The East Pacific basin has already had two hurricanes roar to life south of Mexico this season: Agatha, which made landfall in Oaxaca, and Blas, which stayed offshore.

“The southwestern coast of Mexico can expect heavy rainfall, locally gusty winds and strong rip currents as the storm tracks south of the country,” Pydynowski said.

As of Saturday morning, Bonnie continues to have maximum sustained winds of 40 mph, with gusts going higher than that. The gradual strengthening of the storm in the passage to the Eastern Pacific is forecasted to continue through Tuesday, with tropical storm force winds extending outward up to 70 miles from the center.

Due to the overall limited impacts in Mexico with a track offshore, Bonnie has been rated a less than one on the AccuWeather RealImpact™ Scale for Hurricanes in the country. Bonnie was rated a 1 on the AccuWeather RealImpact Scale for Hurricanes in Central America as a result of the high flood threat there.

From its origins, the storm has been anything but a typical tropical cyclone.

AccuWeather meteorologists began tracking the system as a tropical rainstorm during the last weekend of June as it swirled over 1,000 miles east of the Lesser Antilles.

When the tropical rainstorm, designated by the National Hurricane Center as Potential Tropical Cyclone Two on Monday afternoon, June 27, formed at 8.6 latitude north, about 250 miles north of French New Guinea, it became one of the southernmost tropical cyclones ever tracked.

“According to the NOAA Hurricane Historical Tracks Archive, the only storm that formed farther south was Tropical Storm Bret that formed as tropical depression at a mere 7.5 degrees north latitude on June 18, 2017, then made landfall as a tropical storm in southern Trinidad on June 20 of that year,” Ferrell said.

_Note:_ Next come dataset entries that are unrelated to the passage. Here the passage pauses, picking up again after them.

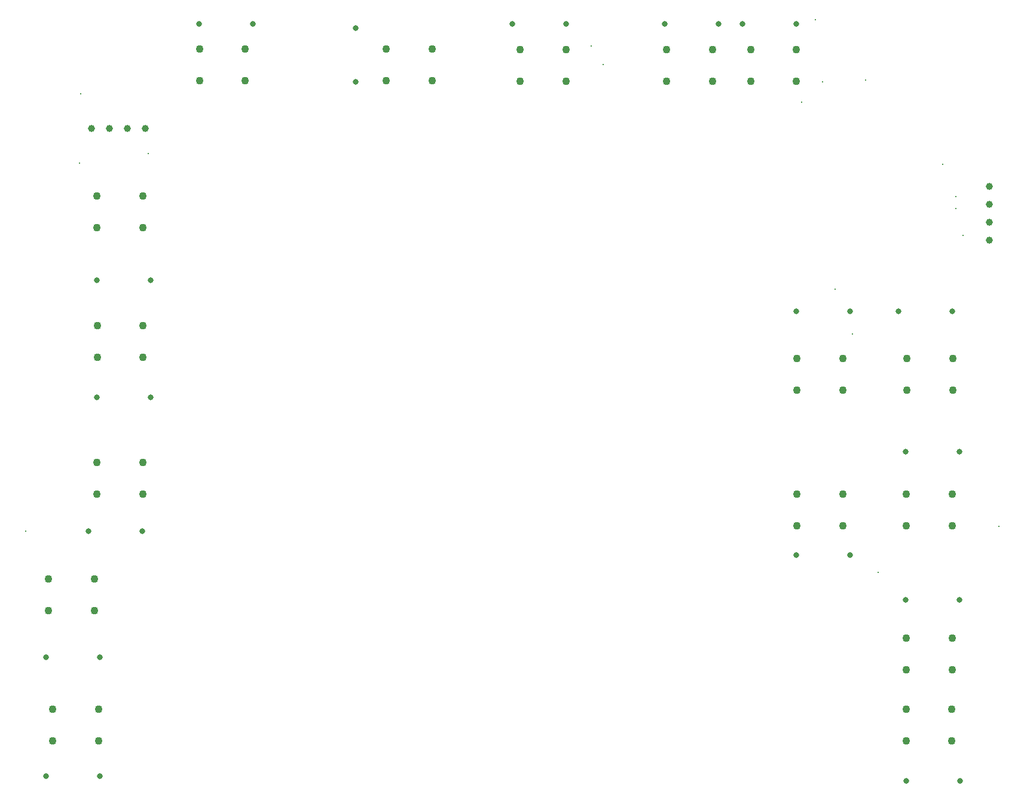
<source format=gbr>
%TF.GenerationSoftware,KiCad,Pcbnew,9.0.4*%
%TF.CreationDate,2025-08-28T03:02:41-06:00*%
%TF.ProjectId,ARC-210-Master-Board_V2.0,4152432d-3231-4302-9d4d-61737465722d,rev?*%
%TF.SameCoordinates,Original*%
%TF.FileFunction,Plated,1,2,PTH,Drill*%
%TF.FilePolarity,Positive*%
%FSLAX46Y46*%
G04 Gerber Fmt 4.6, Leading zero omitted, Abs format (unit mm)*
G04 Created by KiCad (PCBNEW 9.0.4) date 2025-08-28 03:02:41*
%MOMM*%
%LPD*%
G01*
G04 APERTURE LIST*
%TA.AperFunction,ViaDrill*%
%ADD10C,0.300000*%
%TD*%
%TA.AperFunction,ComponentDrill*%
%ADD11C,0.800000*%
%TD*%
%TA.AperFunction,ComponentDrill*%
%ADD12C,1.000000*%
%TD*%
%TA.AperFunction,ComponentDrill*%
%ADD13C,1.100000*%
%TD*%
G04 APERTURE END LIST*
D10*
X77610000Y-103420000D03*
X85250000Y-51290000D03*
X85412500Y-41437500D03*
X95030000Y-49890000D03*
X157734000Y-34671000D03*
X159450000Y-37338000D03*
X187579000Y-42672000D03*
X189484000Y-30988000D03*
X190500000Y-39751000D03*
X192325000Y-69175000D03*
X194700000Y-75525000D03*
X196596000Y-39497000D03*
X198340000Y-109300000D03*
X207518000Y-51435000D03*
X209350000Y-57725000D03*
X209375000Y-56025000D03*
X210400000Y-61550000D03*
X215450000Y-102760000D03*
D11*
%TO.C,D2*%
X80500000Y-121340000D03*
%TO.C,D1*%
X80500000Y-138170000D03*
%TO.C,D3*%
X86560000Y-103420000D03*
%TO.C,D5*%
X87700000Y-67880000D03*
%TO.C,D4*%
X87730000Y-84470000D03*
%TO.C,D2*%
X88120000Y-121340000D03*
%TO.C,D1*%
X88120000Y-138170000D03*
%TO.C,D3*%
X94180000Y-103420000D03*
%TO.C,D5*%
X95320000Y-67880000D03*
%TO.C,D4*%
X95350000Y-84470000D03*
%TO.C,D6*%
X102180000Y-31590000D03*
X109800000Y-31590000D03*
%TO.C,D7*%
X124380000Y-32150000D03*
X124380000Y-39770000D03*
%TO.C,D8*%
X146540000Y-31560000D03*
X154160000Y-31560000D03*
%TO.C,D9*%
X168140000Y-31570000D03*
X175760000Y-31570000D03*
%TO.C,D10*%
X179130000Y-31560000D03*
X186750000Y-31560000D03*
%TO.C,D11*%
X186790000Y-72240000D03*
%TO.C,D13*%
X186790000Y-106820000D03*
%TO.C,D11*%
X194410000Y-72240000D03*
%TO.C,D13*%
X194410000Y-106820000D03*
%TO.C,D12*%
X201270000Y-72260000D03*
%TO.C,D14*%
X202300000Y-92150000D03*
%TO.C,D15*%
X202300000Y-113160000D03*
%TO.C,D16*%
X202350000Y-138850000D03*
%TO.C,D12*%
X208890000Y-72260000D03*
%TO.C,D14*%
X209920000Y-92150000D03*
%TO.C,D15*%
X209920000Y-113160000D03*
%TO.C,D16*%
X209970000Y-138850000D03*
D12*
%TO.C,J2*%
X86990000Y-46340000D03*
X89530000Y-46340000D03*
X92070000Y-46340000D03*
X94610000Y-46340000D03*
%TO.C,J1*%
X214150000Y-54570000D03*
X214150000Y-57110000D03*
X214150000Y-59650000D03*
X214150000Y-62190000D03*
D13*
%TO.C,SW2*%
X80850000Y-110180000D03*
X80850000Y-114680000D03*
%TO.C,SW1*%
X81480000Y-128690000D03*
X81480000Y-133190000D03*
%TO.C,SW2*%
X87350000Y-110180000D03*
X87350000Y-114680000D03*
%TO.C,SW3*%
X87710000Y-93700000D03*
X87710000Y-98200000D03*
%TO.C,SW5*%
X87760000Y-55920000D03*
X87760000Y-60420000D03*
%TO.C,SW4*%
X87770000Y-74270000D03*
X87770000Y-78770000D03*
%TO.C,SW1*%
X87980000Y-128690000D03*
X87980000Y-133190000D03*
%TO.C,SW3*%
X94210000Y-93700000D03*
X94210000Y-98200000D03*
%TO.C,SW5*%
X94260000Y-55920000D03*
X94260000Y-60420000D03*
%TO.C,SW4*%
X94270000Y-74270000D03*
X94270000Y-78770000D03*
%TO.C,SW6*%
X102250000Y-35120000D03*
X102250000Y-39620000D03*
X108750000Y-35120000D03*
X108750000Y-39620000D03*
%TO.C,SW7*%
X128700000Y-35090000D03*
X128700000Y-39590000D03*
X135200000Y-35090000D03*
X135200000Y-39590000D03*
%TO.C,SW8*%
X147670000Y-35190000D03*
X147670000Y-39690000D03*
X154170000Y-35190000D03*
X154170000Y-39690000D03*
%TO.C,SW9*%
X168440000Y-35170000D03*
X168440000Y-39670000D03*
X174940000Y-35170000D03*
X174940000Y-39670000D03*
%TO.C,SW10*%
X180310000Y-35160000D03*
X180310000Y-39660000D03*
X186810000Y-35160000D03*
X186810000Y-39660000D03*
%TO.C,SW11*%
X186865000Y-78980000D03*
X186865000Y-83480000D03*
%TO.C,SW13*%
X186890000Y-98150000D03*
X186890000Y-102650000D03*
%TO.C,SW11*%
X193365000Y-78980000D03*
X193365000Y-83480000D03*
%TO.C,SW13*%
X193390000Y-98150000D03*
X193390000Y-102650000D03*
%TO.C,SW16*%
X202330000Y-128650000D03*
X202330000Y-133150000D03*
%TO.C,SW14*%
X202350000Y-98200000D03*
X202350000Y-102700000D03*
%TO.C,SW15*%
X202370000Y-118590000D03*
X202370000Y-123090000D03*
%TO.C,SW12*%
X202440000Y-78980000D03*
X202440000Y-83480000D03*
%TO.C,SW16*%
X208830000Y-128650000D03*
X208830000Y-133150000D03*
%TO.C,SW14*%
X208850000Y-98200000D03*
X208850000Y-102700000D03*
%TO.C,SW15*%
X208870000Y-118590000D03*
X208870000Y-123090000D03*
%TO.C,SW12*%
X208940000Y-78980000D03*
X208940000Y-83480000D03*
M02*

</source>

The rainstorm would then go on to make landfall in Trinidad and Tobago and then scrape the continent of South America, tracking over the Paraguaná Peninsula, a small peninsula located in the northern part of Falcón State, Venezuela. That’s something that has only been recorded three times, with only another two tropical storms tracking even farther south in the country.

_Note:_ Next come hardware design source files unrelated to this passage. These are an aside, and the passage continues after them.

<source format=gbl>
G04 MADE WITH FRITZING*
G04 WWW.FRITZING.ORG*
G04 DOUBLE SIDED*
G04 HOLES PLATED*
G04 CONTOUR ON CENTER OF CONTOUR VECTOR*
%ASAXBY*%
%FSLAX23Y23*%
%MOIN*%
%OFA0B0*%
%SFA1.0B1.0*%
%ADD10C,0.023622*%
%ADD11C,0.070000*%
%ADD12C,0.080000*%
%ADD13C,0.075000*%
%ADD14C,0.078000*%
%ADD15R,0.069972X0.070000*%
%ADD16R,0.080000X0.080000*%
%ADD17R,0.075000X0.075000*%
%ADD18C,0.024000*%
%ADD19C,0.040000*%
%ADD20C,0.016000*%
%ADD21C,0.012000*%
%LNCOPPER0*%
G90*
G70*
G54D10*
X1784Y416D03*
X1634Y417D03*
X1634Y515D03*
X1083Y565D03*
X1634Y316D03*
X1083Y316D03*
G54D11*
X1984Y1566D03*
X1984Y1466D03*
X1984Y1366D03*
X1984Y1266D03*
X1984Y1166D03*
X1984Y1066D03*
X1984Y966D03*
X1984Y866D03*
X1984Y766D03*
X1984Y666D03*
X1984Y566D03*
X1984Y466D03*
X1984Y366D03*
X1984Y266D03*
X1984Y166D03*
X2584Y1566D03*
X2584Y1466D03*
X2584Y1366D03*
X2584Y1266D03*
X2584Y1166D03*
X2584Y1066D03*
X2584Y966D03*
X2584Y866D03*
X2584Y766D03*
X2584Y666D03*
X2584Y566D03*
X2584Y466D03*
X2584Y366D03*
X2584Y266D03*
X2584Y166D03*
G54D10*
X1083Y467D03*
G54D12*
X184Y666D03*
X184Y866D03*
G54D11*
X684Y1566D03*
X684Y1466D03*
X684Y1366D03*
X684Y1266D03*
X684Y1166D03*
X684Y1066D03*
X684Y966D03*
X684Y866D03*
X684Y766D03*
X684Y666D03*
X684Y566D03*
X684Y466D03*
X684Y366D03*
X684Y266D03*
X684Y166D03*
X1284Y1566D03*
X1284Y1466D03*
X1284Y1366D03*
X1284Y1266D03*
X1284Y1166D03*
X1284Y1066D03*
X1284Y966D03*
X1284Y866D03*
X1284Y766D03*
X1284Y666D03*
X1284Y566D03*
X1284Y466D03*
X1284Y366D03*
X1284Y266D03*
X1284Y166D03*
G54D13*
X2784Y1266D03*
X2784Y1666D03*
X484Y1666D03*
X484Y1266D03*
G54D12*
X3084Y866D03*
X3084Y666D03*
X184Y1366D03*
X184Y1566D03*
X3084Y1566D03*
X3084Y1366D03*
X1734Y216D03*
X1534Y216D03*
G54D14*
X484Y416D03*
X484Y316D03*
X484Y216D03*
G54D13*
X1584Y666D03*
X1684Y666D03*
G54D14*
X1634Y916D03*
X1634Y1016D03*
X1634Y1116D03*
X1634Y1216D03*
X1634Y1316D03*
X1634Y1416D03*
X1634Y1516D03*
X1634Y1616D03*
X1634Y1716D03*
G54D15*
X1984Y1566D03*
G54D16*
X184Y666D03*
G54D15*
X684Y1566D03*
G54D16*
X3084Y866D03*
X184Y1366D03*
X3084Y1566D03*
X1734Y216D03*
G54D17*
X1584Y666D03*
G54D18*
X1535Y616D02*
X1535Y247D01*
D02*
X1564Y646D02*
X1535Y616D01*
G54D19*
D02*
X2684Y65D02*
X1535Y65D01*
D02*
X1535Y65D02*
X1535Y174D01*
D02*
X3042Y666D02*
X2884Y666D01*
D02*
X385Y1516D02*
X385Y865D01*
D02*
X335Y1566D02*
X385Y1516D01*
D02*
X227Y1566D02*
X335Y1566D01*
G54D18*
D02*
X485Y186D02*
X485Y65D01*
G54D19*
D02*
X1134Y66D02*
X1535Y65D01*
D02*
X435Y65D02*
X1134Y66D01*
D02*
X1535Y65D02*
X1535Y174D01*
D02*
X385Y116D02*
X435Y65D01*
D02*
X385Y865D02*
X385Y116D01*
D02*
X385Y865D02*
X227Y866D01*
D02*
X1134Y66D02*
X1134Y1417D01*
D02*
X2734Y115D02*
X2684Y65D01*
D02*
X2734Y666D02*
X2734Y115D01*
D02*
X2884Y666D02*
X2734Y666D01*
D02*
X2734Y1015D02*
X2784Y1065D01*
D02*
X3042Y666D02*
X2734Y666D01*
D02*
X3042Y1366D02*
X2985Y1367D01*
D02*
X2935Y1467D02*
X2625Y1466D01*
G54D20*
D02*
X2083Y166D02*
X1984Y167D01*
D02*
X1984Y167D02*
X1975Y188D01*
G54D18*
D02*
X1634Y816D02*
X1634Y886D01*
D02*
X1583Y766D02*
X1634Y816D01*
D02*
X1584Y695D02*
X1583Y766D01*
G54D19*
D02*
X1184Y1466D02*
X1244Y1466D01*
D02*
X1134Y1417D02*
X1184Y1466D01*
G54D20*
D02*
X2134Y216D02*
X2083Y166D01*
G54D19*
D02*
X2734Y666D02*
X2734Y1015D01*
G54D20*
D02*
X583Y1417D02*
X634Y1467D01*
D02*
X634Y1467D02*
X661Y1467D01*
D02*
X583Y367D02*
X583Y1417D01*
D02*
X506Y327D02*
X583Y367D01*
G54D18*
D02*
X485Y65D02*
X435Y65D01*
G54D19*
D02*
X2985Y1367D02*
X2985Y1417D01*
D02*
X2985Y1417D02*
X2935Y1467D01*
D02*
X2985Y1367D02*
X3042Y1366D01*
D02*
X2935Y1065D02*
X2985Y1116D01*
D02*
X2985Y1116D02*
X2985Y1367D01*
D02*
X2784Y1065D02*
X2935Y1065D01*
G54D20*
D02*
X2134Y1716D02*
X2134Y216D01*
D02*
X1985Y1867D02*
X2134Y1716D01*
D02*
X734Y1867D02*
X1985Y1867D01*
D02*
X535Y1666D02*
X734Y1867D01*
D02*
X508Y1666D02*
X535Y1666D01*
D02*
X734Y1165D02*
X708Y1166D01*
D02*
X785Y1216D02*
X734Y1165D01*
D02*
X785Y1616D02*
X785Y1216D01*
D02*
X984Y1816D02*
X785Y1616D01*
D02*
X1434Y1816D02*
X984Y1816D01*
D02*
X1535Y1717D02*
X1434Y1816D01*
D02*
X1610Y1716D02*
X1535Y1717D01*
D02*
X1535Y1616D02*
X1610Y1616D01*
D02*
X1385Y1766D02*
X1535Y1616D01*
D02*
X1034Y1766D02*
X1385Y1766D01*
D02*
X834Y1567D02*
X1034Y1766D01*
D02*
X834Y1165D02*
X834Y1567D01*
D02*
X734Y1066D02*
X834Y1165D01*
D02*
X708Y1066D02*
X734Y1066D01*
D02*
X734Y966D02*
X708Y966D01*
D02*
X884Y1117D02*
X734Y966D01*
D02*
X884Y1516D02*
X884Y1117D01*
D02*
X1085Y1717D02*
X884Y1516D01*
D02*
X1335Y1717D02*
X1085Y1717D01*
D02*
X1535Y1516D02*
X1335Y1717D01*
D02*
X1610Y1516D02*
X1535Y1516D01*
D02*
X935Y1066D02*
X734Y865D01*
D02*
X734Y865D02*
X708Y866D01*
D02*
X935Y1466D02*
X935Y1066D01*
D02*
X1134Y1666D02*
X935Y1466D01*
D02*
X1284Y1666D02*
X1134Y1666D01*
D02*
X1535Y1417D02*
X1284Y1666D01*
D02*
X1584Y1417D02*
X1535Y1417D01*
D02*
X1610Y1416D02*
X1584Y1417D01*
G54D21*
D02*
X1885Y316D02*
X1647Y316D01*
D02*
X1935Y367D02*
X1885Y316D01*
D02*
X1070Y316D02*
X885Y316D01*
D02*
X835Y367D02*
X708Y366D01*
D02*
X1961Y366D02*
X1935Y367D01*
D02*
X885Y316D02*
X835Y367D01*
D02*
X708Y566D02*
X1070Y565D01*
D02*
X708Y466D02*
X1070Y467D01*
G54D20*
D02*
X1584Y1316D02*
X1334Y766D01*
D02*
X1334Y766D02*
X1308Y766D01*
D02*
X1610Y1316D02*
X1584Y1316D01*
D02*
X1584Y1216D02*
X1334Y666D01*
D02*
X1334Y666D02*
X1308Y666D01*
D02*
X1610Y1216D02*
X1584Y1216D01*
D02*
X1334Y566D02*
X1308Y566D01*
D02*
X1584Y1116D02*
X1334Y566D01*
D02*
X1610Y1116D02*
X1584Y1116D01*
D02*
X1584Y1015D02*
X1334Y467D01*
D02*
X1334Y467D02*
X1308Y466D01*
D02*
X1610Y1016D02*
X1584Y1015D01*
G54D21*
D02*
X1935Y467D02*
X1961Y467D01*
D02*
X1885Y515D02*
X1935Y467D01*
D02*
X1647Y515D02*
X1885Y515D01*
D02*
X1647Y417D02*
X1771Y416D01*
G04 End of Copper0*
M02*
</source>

On Wednesday, the government of Venezuela closed schools and opened shelters while also limiting air and ground transportation due to the threat of heavy rain from future Bonnie, The Associated Press reported.

The island of Curacao ordered businesses to close and imposed a curfew that began late Wednesday morning, the AP reported. Power outages were reported in Trinidad and Tobago due to the storm’s passage earlier in the week.

lsewhere in the Atlantic basin, AccuWeather meteorologists are tracking Tropical Depression Colin, which quickly formed near the South Carolina coast on Saturday morning, July 2. The storm may cause washouts for the Fourth of July festivities this weekend, but should exit the coast in time for the holiday itself.